Tyson’s diversity in the industry is a strength that will continue moving its business forward.

Speaking of diversified business, the Hillshire Brands acquisition is already helping Tyson Foods’ bottom line and looks to continue that trend moving forward. The prepared foods business is no longer just about quick and easy, it’s quick and easy quality food, which is what Hillshire Brands brings to the table.

We see this every day as McDonald’s (MCD) and other once-dominant fast-food entities struggle to improve their unhealthy image while the Chipotles (CMG) of the world thrive from the perceived quality of their menu items.

Lastly, despite lowering full-year guidance for 2015, Tyson Foods management team believes 2016 will be a good year and that the company can post at least 10% annual earnings per share growth over time.

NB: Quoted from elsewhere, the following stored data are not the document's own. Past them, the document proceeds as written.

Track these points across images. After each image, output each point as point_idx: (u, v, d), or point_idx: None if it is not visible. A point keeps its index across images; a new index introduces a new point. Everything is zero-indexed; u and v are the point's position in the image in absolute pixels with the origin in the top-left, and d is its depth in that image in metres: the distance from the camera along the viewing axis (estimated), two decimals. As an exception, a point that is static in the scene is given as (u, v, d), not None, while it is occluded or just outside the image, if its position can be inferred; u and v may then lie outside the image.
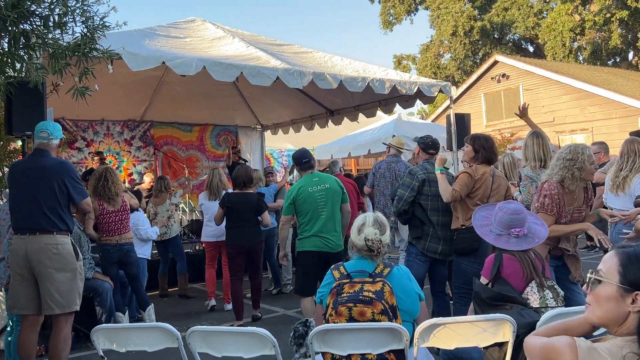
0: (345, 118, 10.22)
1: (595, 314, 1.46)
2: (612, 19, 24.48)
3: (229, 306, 6.39)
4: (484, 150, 4.36)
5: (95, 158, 9.24)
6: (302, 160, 5.08)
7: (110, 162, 10.34)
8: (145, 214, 7.04)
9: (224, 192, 6.51)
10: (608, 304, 1.42)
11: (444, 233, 4.53)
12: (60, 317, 3.91)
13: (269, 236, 6.94)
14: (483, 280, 3.13)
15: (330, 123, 10.60)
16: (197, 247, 8.42)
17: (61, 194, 3.90)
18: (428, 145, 4.86)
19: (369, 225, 2.87)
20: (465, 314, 3.42)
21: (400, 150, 6.95)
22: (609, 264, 1.44)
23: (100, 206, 5.43)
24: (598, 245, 3.61)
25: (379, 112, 10.28)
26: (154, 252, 7.32)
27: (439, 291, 4.75)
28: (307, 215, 4.90)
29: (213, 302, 6.50)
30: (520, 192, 4.96)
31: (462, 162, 5.08)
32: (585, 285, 1.49)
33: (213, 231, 6.47)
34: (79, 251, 4.04)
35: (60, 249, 3.87)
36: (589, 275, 1.47)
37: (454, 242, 4.32)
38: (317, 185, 4.95)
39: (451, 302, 5.44)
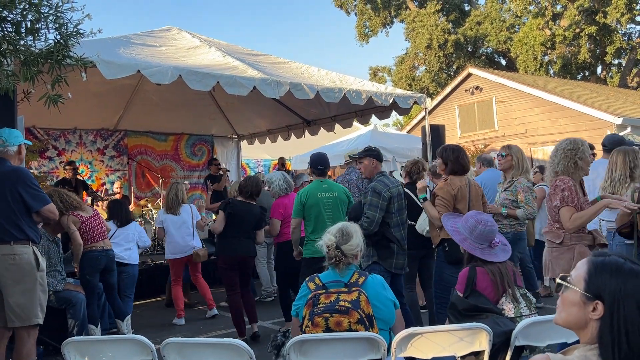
0: (321, 128, 10.26)
1: (560, 315, 1.53)
2: (581, 34, 25.17)
3: (215, 311, 6.41)
4: (451, 162, 4.40)
5: (68, 167, 9.04)
6: (317, 165, 5.17)
7: (82, 171, 10.15)
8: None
9: (181, 207, 6.42)
10: (571, 309, 1.48)
11: (406, 246, 4.63)
12: (22, 330, 3.77)
13: None
14: (458, 294, 3.15)
15: (306, 133, 10.62)
16: None
17: (16, 203, 3.75)
18: (380, 155, 4.84)
19: (331, 232, 2.92)
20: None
21: (353, 158, 7.04)
22: (579, 271, 1.50)
23: (77, 217, 5.32)
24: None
25: (355, 123, 10.35)
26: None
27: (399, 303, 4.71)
28: (313, 220, 4.96)
29: (182, 321, 6.31)
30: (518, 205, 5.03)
31: (438, 172, 5.11)
32: (556, 288, 1.55)
33: (178, 247, 6.36)
34: (40, 261, 3.86)
35: (18, 260, 3.72)
36: (557, 280, 1.53)
37: (448, 253, 4.24)
38: (326, 192, 5.02)
39: (423, 311, 5.49)
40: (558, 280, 1.53)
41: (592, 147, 4.91)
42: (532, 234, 6.08)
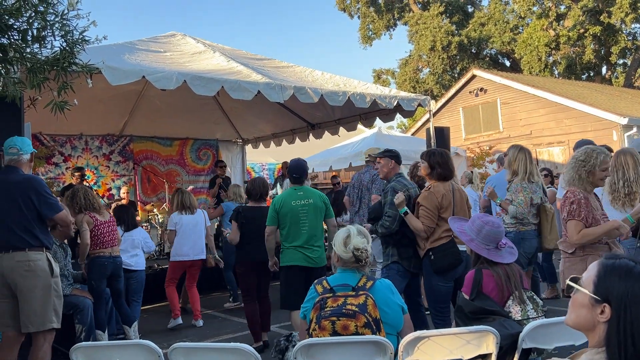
0: (326, 132, 10.27)
1: (570, 317, 1.54)
2: (586, 34, 25.12)
3: (201, 322, 6.36)
4: (439, 166, 4.33)
5: (76, 174, 9.08)
6: (293, 173, 5.11)
7: (88, 177, 10.19)
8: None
9: (195, 208, 6.47)
10: (580, 311, 1.49)
11: None
12: (39, 335, 3.83)
13: (228, 252, 6.96)
14: (464, 296, 3.15)
15: (311, 137, 10.63)
16: None
17: (29, 210, 3.82)
18: (399, 157, 4.81)
19: (355, 235, 2.88)
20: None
21: (371, 157, 6.99)
22: (589, 273, 1.49)
23: (92, 218, 5.36)
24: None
25: (360, 126, 10.37)
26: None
27: (415, 303, 4.63)
28: (287, 227, 4.90)
29: (179, 320, 6.27)
30: (512, 204, 4.99)
31: (420, 175, 5.01)
32: (565, 290, 1.55)
33: (189, 249, 6.34)
34: (54, 267, 3.93)
35: (33, 266, 3.79)
36: (567, 281, 1.53)
37: (433, 262, 4.22)
38: (301, 200, 4.94)
39: (427, 313, 5.49)
40: (568, 282, 1.53)
41: (609, 150, 4.83)
42: (551, 237, 5.73)
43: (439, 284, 4.20)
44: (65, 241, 5.49)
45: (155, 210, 10.37)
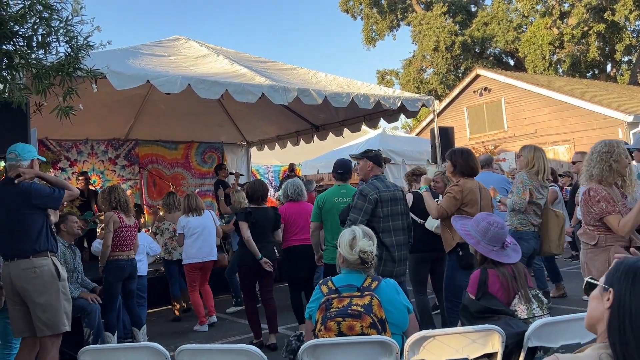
0: (330, 133, 10.28)
1: (586, 315, 1.53)
2: (590, 32, 25.04)
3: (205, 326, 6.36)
4: (460, 164, 4.45)
5: (80, 178, 9.14)
6: (337, 170, 5.23)
7: (94, 181, 10.24)
8: (152, 230, 7.07)
9: (203, 210, 6.52)
10: (592, 302, 1.50)
11: (400, 254, 4.36)
12: (46, 339, 3.86)
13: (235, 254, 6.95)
14: (469, 296, 3.15)
15: (315, 138, 10.65)
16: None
17: (29, 217, 3.84)
18: (379, 157, 4.67)
19: (361, 238, 2.87)
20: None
21: (352, 158, 6.98)
22: (607, 271, 1.51)
23: (120, 219, 5.40)
24: None
25: (364, 127, 10.37)
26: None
27: None
28: (329, 224, 5.00)
29: (206, 327, 6.28)
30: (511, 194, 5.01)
31: (447, 175, 5.07)
32: (584, 290, 1.56)
33: (200, 251, 6.35)
34: (61, 271, 3.95)
35: (39, 272, 3.81)
36: (587, 279, 1.54)
37: (461, 257, 4.24)
38: (343, 198, 5.04)
39: (435, 312, 5.49)
40: (588, 280, 1.53)
41: None
42: (560, 243, 5.19)
43: (463, 280, 4.18)
44: (73, 242, 5.53)
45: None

While that sort of growth wouldn’t be good for a highflying technology company, in a boring industry like food, that is a healthy increase — especially for a company trading at just more than 10 times analysts’ expected earnings for 2016, and less than 13 times the high end of Tyson’s expected 2015 earnings.

From both a valuation and business standpoint, paying 10 to 13 times earnings for 10% growth in a business with reliably high demand is difficult to find.

That looks like a win-win situation for anyone buying shares of TSN stock going forward.